[Opening Text for analysis section]
Data Structure Reference¶
This page documents the exact output schema from a full ras2cng extraction, using
the BaldEagleCrkMulti2D example project bundled with ras-commander.
Example Project: BaldEagleCrkMulti2D¶
A multi-area 2D unsteady dam break model on Bald Eagle Creek, Pennsylvania.
Contains 10 geometry configurations (g01–g13) and multiple plan configurations.
BaldEagleCrkMulti2D/
├── BaldEagleDamBrk.g01.hdf 5.0 MB ← geometry HDF (mesh_cells)
├── BaldEagleDamBrk.g06.hdf 1.0 MB ← geometry HDF (cross_sections + centerlines)
[Closing Text for analysis section]
• _Exercise brief_: From the data structure page, return the passage starting with "Data Structure Reference¶" and going on through "bundled with ras-commander.", copied word for word. Work from the data structure page alone.
[Opening Source material section]
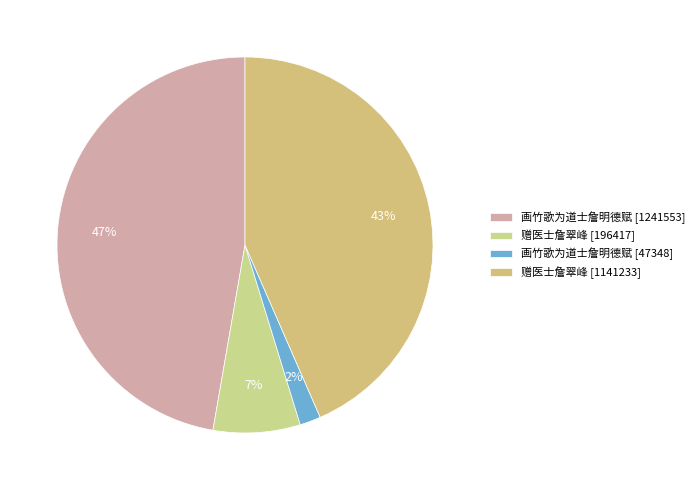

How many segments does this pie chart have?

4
[Closing Source material section]
• _Response box_:
Data Structure Reference¶
This page documents the exact output schema from a full ras2cng extraction, using
the BaldEagleCrkMulti2D example project bundled with ras-commander.